Erleichtert atmete ich aus und meinte: "Puh, ich dachte schon ihr habt mich vergessen."
"Würden wir niemals", gab Dad zurück. "Mach es dir noch einmal bequem, mit dem nächsten Bus kommen wir." Ich lachte.
"Na hoffentlich", sagte ich und legte auf.

Eine Stunde später begrüßte ich unten meine Eltern und sie folgten mir in den Speisesaal, wo wir uns alle ein Eis holten. Wir unterhielten uns ein wenig und bei der ganzen Sache fiel mir etwas sehr merkwürdiges auf. Mum musste zugenommen haben.
"Mum, mit was hat dich Dad denn verwöhnt, du hast ja einen, naja...", fing ich an.
"Runden Bauch?", beendete Mum meinen Satz fragend. Ich nickte und schob mir einen Löffel Stracciatella in den Mund. Mir entging nicht, was für einen vielsagenden Blick Mum und Dad wechselten.
"Wir waren öfters beim Griechen", antwortete Dad und ich fragte mich wie sie nur die Zeit dafür haben konnten, bei ihrer achso stressigen Arbeit. Aber viel mehr regte ich mich darüber auf, dass sie mich nicht mitgenommen hatten. Früher waren wir oft beim Griechen essen und jetzt zogen sie vor es ohne mich zu tun. Ich verschrenkte die Arme vor der Brust.

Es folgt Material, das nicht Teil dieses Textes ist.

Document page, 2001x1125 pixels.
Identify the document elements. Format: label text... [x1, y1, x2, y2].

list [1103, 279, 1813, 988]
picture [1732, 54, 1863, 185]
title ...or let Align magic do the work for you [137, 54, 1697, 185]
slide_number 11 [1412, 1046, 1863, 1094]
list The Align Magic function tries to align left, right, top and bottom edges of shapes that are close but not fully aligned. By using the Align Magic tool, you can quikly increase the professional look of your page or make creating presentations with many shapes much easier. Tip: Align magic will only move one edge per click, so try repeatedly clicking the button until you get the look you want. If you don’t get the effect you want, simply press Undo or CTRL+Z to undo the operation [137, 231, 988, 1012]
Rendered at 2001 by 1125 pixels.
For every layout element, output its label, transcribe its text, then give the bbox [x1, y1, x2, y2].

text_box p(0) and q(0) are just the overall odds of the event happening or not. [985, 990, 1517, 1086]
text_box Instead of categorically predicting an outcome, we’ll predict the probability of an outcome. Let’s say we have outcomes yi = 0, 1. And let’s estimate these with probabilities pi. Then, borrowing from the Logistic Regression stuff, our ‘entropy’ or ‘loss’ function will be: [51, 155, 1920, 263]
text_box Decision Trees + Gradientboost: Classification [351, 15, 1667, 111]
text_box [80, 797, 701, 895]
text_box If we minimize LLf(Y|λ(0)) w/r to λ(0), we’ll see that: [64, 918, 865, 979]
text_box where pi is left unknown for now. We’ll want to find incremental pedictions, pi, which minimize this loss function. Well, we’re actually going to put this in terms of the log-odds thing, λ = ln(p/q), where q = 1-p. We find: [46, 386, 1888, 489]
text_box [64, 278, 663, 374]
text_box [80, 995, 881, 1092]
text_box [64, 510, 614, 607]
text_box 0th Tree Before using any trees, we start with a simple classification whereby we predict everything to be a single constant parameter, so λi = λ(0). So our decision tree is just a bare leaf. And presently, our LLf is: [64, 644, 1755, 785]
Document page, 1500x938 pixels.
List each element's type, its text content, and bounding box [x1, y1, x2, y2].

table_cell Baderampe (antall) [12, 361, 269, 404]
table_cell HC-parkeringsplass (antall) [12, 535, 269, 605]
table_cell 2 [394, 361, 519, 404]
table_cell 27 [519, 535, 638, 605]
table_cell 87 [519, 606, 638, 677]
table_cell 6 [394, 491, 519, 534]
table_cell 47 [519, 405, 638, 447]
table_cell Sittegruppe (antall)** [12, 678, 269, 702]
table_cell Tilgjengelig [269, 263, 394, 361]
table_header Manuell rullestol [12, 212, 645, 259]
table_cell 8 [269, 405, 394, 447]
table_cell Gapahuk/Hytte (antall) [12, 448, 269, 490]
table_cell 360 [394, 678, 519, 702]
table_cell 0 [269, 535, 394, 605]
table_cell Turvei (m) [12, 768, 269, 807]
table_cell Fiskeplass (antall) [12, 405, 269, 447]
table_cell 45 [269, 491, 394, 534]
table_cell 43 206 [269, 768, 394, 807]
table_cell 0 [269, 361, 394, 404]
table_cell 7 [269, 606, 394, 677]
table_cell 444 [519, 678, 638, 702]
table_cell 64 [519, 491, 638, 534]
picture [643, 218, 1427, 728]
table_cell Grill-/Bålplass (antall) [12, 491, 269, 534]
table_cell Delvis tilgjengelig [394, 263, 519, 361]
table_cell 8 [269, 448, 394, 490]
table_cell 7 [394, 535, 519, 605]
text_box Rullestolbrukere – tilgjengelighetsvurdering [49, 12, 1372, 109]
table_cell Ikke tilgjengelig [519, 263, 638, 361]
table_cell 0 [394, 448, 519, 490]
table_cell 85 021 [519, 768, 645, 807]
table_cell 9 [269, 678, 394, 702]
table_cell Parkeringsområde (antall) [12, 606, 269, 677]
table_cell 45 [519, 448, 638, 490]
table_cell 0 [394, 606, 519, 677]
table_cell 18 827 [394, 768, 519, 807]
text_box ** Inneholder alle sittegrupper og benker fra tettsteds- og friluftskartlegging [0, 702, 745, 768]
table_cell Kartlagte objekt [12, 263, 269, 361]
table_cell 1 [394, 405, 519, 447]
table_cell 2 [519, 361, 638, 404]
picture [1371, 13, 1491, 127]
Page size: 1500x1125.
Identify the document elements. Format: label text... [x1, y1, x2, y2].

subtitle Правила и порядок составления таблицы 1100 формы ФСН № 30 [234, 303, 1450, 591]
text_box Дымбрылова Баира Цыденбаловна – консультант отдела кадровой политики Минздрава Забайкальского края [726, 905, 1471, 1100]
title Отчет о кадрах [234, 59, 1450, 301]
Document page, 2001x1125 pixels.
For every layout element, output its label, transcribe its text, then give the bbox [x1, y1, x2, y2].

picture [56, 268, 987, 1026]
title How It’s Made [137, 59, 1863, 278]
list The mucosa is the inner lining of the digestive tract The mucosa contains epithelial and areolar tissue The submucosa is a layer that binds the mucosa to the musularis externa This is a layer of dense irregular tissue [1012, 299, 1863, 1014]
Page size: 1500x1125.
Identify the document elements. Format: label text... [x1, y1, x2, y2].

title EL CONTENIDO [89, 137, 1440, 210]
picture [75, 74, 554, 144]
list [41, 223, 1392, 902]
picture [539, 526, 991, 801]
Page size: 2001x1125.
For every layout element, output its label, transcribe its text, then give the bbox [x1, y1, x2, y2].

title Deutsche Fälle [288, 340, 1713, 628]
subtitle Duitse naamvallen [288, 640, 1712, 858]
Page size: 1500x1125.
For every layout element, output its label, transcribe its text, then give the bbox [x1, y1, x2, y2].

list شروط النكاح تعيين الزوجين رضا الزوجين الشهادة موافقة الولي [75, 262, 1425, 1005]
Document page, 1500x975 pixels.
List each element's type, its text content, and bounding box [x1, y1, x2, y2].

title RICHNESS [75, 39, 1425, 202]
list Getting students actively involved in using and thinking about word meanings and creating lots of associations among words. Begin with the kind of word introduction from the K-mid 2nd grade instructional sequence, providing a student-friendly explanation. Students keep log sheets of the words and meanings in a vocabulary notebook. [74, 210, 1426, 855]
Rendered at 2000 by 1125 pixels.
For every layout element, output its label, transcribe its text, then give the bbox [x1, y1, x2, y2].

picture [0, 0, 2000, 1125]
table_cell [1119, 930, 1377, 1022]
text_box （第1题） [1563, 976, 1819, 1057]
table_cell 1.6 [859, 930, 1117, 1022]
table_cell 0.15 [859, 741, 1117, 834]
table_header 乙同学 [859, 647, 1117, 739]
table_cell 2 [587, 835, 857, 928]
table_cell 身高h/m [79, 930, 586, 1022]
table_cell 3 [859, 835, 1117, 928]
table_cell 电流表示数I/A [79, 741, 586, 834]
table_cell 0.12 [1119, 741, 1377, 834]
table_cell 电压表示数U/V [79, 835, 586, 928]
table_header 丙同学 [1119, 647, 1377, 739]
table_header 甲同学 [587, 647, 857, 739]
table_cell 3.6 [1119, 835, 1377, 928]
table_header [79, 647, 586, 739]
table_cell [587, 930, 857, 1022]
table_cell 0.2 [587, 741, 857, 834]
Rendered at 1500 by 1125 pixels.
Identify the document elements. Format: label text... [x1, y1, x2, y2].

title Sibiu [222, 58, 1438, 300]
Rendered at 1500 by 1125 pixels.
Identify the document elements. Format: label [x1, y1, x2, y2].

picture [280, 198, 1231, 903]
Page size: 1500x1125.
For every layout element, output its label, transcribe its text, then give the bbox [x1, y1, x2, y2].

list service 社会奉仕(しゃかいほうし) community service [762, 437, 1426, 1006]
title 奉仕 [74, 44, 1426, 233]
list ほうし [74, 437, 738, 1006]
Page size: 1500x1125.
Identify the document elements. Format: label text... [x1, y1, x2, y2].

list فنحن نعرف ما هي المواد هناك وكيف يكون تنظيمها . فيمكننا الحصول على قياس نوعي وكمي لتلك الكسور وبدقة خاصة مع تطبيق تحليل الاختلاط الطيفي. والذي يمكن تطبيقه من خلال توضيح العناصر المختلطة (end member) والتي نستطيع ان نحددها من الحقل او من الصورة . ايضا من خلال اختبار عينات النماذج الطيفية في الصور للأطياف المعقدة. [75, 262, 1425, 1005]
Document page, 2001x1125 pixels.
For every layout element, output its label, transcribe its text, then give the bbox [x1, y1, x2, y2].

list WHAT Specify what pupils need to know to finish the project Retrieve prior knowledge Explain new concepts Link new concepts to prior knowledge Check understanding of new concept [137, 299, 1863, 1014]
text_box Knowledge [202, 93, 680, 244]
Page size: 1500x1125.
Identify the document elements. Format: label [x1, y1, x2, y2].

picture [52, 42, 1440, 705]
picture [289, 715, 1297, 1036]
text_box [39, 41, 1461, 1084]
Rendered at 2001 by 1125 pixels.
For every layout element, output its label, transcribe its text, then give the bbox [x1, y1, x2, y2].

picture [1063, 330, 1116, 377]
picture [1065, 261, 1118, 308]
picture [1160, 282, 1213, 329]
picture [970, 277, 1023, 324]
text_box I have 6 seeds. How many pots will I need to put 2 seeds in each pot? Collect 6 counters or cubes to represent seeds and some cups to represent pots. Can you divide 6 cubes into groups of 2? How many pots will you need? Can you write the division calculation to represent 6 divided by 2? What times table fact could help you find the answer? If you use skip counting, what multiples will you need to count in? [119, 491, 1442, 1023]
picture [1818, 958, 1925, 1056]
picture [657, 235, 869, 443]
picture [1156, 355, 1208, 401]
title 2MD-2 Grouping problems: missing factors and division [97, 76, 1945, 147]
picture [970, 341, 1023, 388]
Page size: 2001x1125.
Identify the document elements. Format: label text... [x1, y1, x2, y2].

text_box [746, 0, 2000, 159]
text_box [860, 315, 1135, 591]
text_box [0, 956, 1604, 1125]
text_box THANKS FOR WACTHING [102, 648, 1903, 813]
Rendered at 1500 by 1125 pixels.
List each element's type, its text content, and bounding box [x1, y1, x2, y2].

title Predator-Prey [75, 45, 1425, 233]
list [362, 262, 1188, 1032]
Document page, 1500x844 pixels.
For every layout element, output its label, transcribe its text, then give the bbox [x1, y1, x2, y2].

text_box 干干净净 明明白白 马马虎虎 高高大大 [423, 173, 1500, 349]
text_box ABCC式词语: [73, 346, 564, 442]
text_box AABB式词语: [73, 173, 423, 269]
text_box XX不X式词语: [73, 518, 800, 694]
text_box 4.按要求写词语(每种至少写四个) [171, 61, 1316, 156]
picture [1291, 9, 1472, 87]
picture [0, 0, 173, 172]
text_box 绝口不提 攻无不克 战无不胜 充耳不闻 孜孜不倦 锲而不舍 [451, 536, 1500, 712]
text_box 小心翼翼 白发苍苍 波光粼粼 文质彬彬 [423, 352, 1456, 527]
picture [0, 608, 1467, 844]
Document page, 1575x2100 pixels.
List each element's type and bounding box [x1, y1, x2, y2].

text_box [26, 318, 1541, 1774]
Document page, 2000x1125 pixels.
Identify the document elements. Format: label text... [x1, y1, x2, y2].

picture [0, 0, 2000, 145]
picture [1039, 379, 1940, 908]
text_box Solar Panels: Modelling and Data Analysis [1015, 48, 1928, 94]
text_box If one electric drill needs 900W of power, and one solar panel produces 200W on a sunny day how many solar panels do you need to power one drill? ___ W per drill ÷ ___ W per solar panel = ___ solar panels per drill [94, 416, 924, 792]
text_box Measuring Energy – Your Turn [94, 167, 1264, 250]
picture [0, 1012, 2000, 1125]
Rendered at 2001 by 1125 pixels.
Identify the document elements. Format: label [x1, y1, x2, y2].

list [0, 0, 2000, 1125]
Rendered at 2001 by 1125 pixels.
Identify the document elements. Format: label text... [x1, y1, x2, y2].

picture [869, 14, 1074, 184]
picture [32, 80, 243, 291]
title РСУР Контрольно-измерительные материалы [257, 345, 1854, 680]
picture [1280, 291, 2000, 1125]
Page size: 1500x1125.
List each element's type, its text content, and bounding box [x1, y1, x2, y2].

"Wisst ihr was? Ihr denkt nicht ein Mal an mich, nicht ein einziges Mal. Ihr schiebt mich auf ein Internat ab, damit ihr die ganzen coolen Dinge ohne mich machen könnt. Vielleicht weil ich euch nerve oder weiß ich nicht was. Ihr glaubt nicht, wie mies es ist, wenn einen die eigenen Eltern hintergehen. Ihr wolltet sogar den heutigen gemeinsamen Tag wegen einem Baby absagen, wobei ich das Gefühl habe, dass ihr auf gar kein Baby aufpassen musstet. Ihr seit zu feige um mir die Wahrheit direkt ins Gesicht zu sagen, dabei solltet ihr ehrlich zu mir sein. Ich hab mir euch nicht ausgesucht, aber ihr habt ausgesucht mich zu bekommen. Hättet ihr es lieber nicht getan! Dann bliebe euch das hier jetzt erspart. Ihr könnt jetzt gehen", schrie ich laut. Meine Stimme hallte im leisen Saal nider. Man hätte eine Stecknadel fallen lassen hören. Die Leute schauten zu unserem Tisch, selbst die Küchenfrau unterbrach ihre Arbeit für diesen Moment und gaffte mich sprachlos an. Ich stapfte wutentbrannt aus dem Speisesaal und warf auch keinen Blick mehr über meine Schulter. Sie hatten das verdient und meinen Auftritt hatten sie sich zuzuschreiben. Ab jetzt waren sie mir völlig egal. Und es würde wahrscheinlich lange anhalten, vielleicht sogar für immer.